[[ ENTRIES SHOWN open ]]

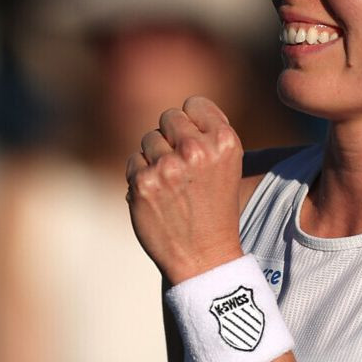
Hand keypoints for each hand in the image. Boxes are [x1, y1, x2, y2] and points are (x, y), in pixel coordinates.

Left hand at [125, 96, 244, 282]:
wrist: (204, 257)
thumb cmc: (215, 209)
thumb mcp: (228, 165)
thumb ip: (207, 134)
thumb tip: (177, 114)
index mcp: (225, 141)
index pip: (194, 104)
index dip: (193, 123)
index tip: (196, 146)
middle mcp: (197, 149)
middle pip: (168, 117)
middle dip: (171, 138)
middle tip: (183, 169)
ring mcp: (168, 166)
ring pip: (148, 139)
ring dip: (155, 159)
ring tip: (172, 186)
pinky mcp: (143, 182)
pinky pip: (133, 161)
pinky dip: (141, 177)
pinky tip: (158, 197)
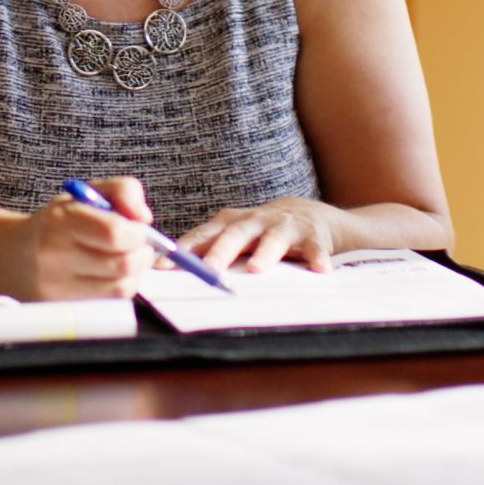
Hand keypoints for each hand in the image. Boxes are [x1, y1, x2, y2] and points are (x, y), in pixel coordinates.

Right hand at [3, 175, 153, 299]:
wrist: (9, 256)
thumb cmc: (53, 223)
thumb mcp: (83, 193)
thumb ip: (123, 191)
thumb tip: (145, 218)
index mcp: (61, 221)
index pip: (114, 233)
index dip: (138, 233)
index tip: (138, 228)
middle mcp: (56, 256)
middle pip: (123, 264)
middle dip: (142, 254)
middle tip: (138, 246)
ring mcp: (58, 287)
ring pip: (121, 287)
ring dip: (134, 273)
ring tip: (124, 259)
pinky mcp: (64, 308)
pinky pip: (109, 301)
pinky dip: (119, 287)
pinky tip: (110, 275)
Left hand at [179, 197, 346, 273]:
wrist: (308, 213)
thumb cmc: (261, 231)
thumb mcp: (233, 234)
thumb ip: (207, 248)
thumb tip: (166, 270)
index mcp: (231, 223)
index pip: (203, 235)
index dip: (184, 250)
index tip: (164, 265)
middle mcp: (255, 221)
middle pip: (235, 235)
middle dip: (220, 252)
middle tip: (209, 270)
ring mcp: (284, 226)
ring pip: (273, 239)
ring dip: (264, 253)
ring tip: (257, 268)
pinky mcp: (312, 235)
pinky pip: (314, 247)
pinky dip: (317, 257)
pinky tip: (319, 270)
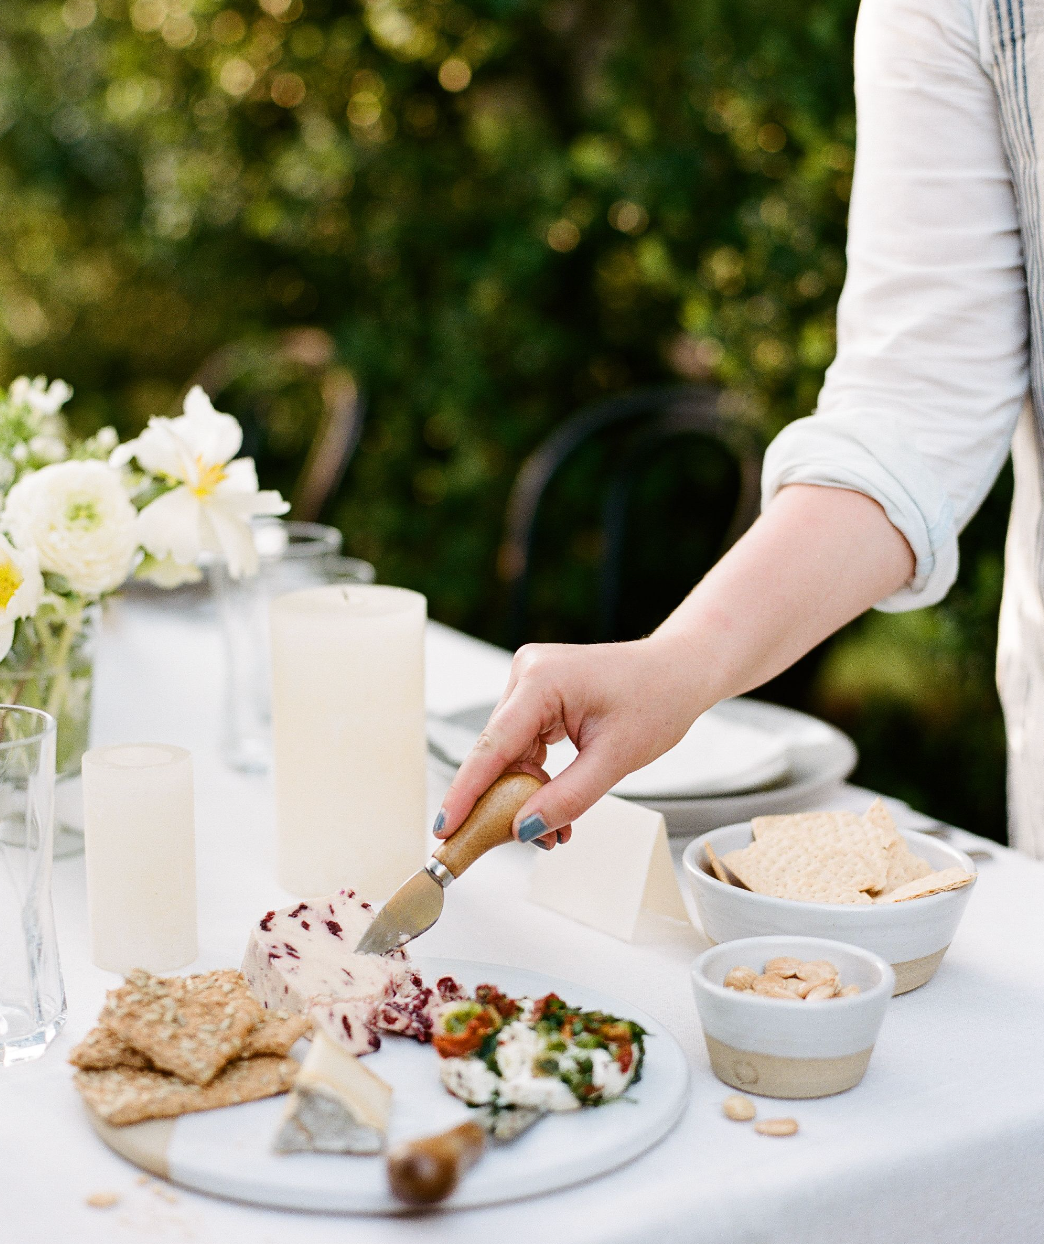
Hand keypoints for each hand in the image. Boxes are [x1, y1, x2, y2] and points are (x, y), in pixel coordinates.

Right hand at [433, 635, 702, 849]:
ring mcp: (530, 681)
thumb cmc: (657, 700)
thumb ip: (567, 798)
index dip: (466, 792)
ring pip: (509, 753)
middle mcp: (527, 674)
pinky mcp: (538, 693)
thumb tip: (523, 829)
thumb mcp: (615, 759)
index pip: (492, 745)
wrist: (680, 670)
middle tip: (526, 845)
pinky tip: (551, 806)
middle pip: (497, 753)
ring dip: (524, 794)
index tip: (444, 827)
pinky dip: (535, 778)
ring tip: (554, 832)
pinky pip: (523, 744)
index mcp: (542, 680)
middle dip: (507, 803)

[[ ENTRIES SHOWN closed ]]
[[ ENTRIES SHOWN open ]]

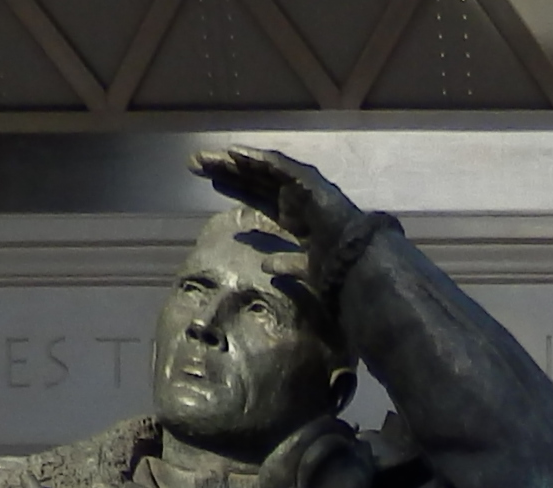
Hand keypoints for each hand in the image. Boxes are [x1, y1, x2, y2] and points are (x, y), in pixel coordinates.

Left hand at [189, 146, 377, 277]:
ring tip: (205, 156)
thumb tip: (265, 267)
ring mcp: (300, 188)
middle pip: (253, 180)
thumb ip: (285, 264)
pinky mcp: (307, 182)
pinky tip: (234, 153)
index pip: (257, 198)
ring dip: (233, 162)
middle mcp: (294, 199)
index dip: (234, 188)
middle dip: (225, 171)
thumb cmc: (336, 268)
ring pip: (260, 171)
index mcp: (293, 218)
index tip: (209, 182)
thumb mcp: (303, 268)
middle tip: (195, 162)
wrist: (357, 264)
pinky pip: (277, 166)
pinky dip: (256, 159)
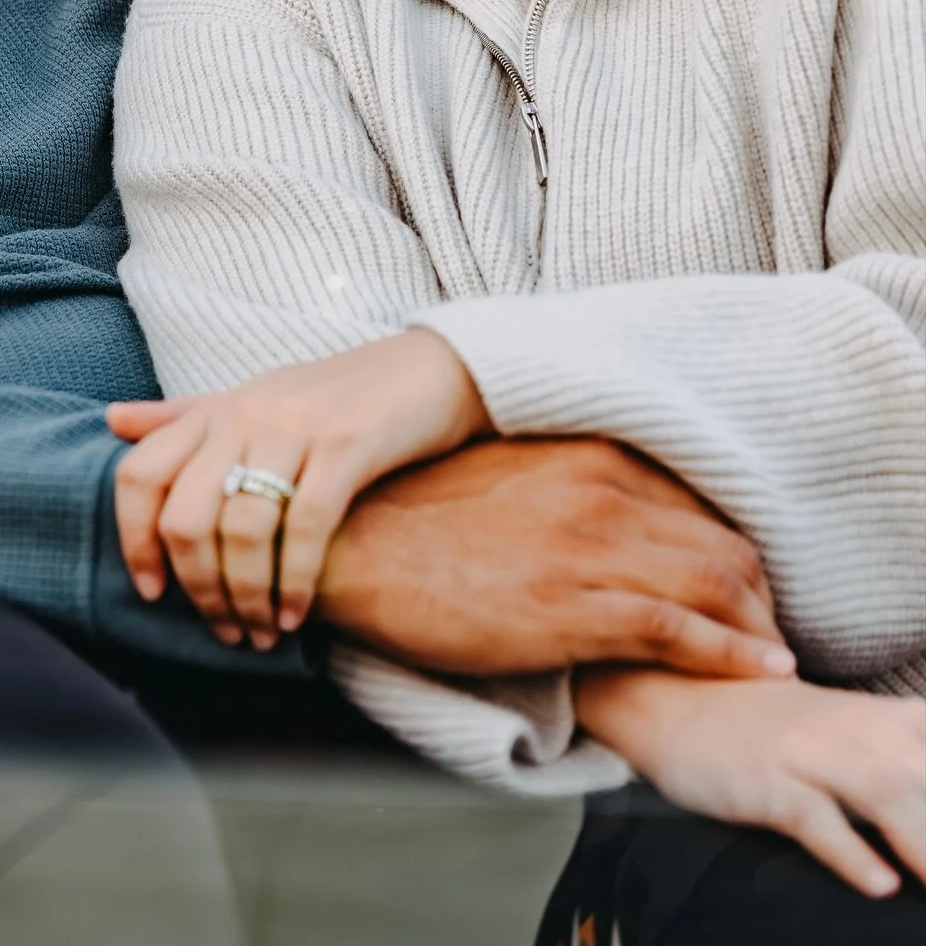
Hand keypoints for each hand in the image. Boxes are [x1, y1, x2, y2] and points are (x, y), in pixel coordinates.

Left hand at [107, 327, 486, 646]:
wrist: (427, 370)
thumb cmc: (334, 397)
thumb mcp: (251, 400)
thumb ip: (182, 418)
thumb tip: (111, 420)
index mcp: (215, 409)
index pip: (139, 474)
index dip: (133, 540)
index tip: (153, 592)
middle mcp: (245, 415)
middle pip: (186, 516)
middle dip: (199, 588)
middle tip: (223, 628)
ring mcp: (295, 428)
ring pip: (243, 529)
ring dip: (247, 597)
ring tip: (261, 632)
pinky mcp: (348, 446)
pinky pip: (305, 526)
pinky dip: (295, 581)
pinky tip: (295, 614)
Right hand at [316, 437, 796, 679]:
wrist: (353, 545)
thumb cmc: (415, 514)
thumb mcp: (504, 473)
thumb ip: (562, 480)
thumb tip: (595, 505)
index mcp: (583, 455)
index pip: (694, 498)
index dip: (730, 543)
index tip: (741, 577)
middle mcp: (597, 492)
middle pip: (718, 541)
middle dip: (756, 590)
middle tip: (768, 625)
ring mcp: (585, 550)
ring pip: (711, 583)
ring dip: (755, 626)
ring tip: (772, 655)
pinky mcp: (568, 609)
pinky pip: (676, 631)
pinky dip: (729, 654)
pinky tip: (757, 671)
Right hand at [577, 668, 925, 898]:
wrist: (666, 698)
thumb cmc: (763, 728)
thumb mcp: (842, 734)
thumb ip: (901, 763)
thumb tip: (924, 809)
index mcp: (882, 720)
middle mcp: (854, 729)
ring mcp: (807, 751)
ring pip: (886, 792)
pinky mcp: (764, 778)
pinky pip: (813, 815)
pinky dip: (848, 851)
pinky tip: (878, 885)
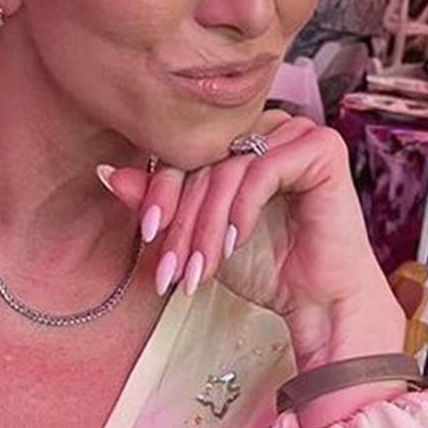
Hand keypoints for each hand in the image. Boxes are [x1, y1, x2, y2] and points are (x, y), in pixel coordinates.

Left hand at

[[ ENTRIES SHOWN closed ]]
[[ ENTRIES SHOWN open ]]

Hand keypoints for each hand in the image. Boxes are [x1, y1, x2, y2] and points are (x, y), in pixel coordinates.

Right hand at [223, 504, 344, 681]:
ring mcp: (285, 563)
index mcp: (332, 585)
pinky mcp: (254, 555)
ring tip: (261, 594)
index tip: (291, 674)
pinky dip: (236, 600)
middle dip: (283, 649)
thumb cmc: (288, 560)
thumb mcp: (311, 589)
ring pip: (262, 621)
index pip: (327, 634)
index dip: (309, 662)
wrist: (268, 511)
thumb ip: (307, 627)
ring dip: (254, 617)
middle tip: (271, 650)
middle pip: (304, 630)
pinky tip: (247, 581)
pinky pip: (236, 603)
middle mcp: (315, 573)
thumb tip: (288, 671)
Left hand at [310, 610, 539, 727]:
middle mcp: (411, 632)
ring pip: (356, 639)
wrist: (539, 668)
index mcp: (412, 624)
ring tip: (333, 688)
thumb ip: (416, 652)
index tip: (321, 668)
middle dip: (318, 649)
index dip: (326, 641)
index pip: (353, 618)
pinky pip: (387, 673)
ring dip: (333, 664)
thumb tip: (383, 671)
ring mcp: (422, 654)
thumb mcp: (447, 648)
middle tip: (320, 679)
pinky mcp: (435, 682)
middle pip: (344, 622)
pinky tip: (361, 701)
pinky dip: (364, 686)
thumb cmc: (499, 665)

[[ ENTRIES SHOWN closed ]]

WHAT YOU HAVE TO DO :: Which lines in the records contain the word "wrist"? Copy each one.

ANSWER TO THE EXERCISE ::
wrist: (204, 257)
wrist: (9, 256)
wrist: (308, 213)
wrist: (680, 670)
wrist: (357, 264)
wrist: (427, 370)
wrist: (353, 545)
wrist: (666, 698)
wrist: (268, 511)
wrist: (539, 668)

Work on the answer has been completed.